PROBLEM REQUIREMENTS =
Extend the patent text on trained motion planning for a character, writing the clauses that follow clause 6.

EXCERPT PROVIDED =
········
In sum, the disclosed techniques generate motion plans to control a character in an environment. The disclosed techniques include a training step and an inference step. In the training step, a motion policy model is trained in an iterative manner to generate motions for the character based on a given path segment from one landmark to another landmark. The training includes a discriminator and a reinforcement learning module acting in cooperation to train the motion policy model. During the training, the reinforcement learning module generates a motion that is used to control the character in the environment and compute a path-following reward based on the character motion in the environment. The discriminator compares the character motion with stored motion recordings of human motions and generates an AMP reward. A combination of the path-following and the AMP rewards is used to iteratively update both the motion policy model and the discriminator. Once the motion policy model is trained, in the inference step, a path planning technique is performed given an input textual guidance and environment scene to generate a path segment from a source landmark to a goal landmark. The trained motion policy model is then used to generate a motion based on the path segment while checking for collisions with dynamic obstacles. The generated motion can then be used to control the character in the environment, and the foregoing process continues until all target landmarks from the source landmark to the goal landmark are visited.

1. In some embodiments, a computer-implemented method for controlling a character comprises receiving a state of the character, a path to follow, and first information about a scene, generating, via a trained machine learning model and based on the state of the character, the path, and the first information, a first action for the character to perform, wherein the first action comprises a first type of motion included in a plurality of types of motions for which the trained machine learning model is trained to generate actions, and causing the character to perform the first action.

2. The computer-implemented method of clause 1, further comprising performing one or more operations to compute the path through at least a portion of the scene.

3. The computer-implemented method of clauses 1 or 2, wherein performing the one or more operations to compute the path comprises performing one or more operations to solve for a two-dimensional (2D) path through the scene, performing one or more operations to refine at least one portion of the 2D path based on one or more heights of one or more obstacles within the scene to generate a three-dimensional (3D) path, and performing one or more operations to compute one or more velocities of the character along the 3D path.

4. The computer-implemented method of any of clauses 1-3, wherein the one or more operations to compute the path are based on a textual instruction and second information about the scene, and wherein the second information indicates at least one of one or more heights within the scene, one or more landmarks within the scene, or one or more obstacles within the scenes.

5. The computer-implemented method of any of clauses 1-4, further comprising generating, via the trained machine learning model and based on a state of the character subsequent to performing the first action, another path, and the first information about the scene, a second action for the character to perform, and causing the character to perform the second action.

6. The computer-implemented method of any of clauses 1-5, further comprising, responsive to determining that the character (i) has reached a goal or (ii) will collide with an obstacle based on an estimated movement of the obstacle and the path, performing one or more operations to compute another path through the scene.
········
RAW DATA =
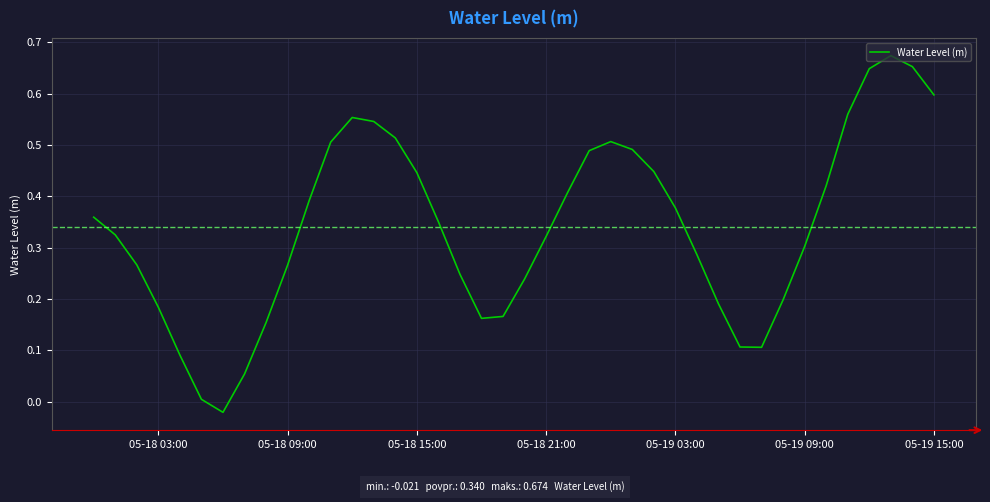

How many lines are shown in the chart?

1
········
OUTPUT BELOW =
7. The computer-implemented method of any of clauses 1-6, wherein the one or more operations to solve for the 2D path negatively weight larger height differences along the 2D path.

8. The computer-implemented method of any of clauses 1-7, further comprising performing one or more operations to train a first machine learning model to generate the trained machine learning model based on at least one of (i) a first reward based on a displacement between one or more actions generated by the first machine learning model and one or more paths included in training data, (ii) a second reward based on a difference in height between a head of the character during the one or more actions and the one or more paths, (iii) a third reward based on an alignment of a direction of the head of the character during the one or more actions with the one or more paths, (iv) a fourth reward based on the head of the character during the one or more actions being at a highest height, or (v) a fifth reward based on a similarity of the one or more actions to one or more recordings of humans performing the plurality of types of motions.

9. The computer-implemented method of any of clauses 1-8, wherein the second reward is generated by a second machine learning model that is trained simultaneously with the first machine learning model.

10. The computer-implemented method of any of clauses 1-9, wherein the first information comprises a height map.

11. The computer-implemented method of any of clauses 1-10, wherein the character is one of a three-dimensional (3D) virtual character or a physical robot.

12. In some embodiments, one or more non-transitory computer-readable media store instructions that, when executed by at least one processor, cause the at least one processor to perform the steps of receiving a state of the character, a path to follow, and first information about a scene, generating, via a trained machine learning model and based on the state of the character, the path, and the first information, a first action for the character to perform, wherein the first action comprises a first type of motion included in a plurality of types of motions for which the trained machine learning model is trained to generate actions, and causing the character to perform the first action.

13. The one or more non-transitory computer-readable media of clause 12, wherein the instructions, when executed by the at least one processor, further cause the at least one processor to perform the step of performing one or more operations to compute the path through at least a portion of the scene.

14. The one or more non-transitory computer-readable media of clauses 12 or 13, wherein performing the one or more operations to compute the path comprises performing one or more operations to solve for a two-dimensional (2D) path through the scene, performing one or more operations to refine at least one portion of the 2D path based on one or more heights of one or more obstacles within the scene to generate a three-dimensional (3D) path, and performing one or more operations to compute one or more velocities of the character along the 3D path.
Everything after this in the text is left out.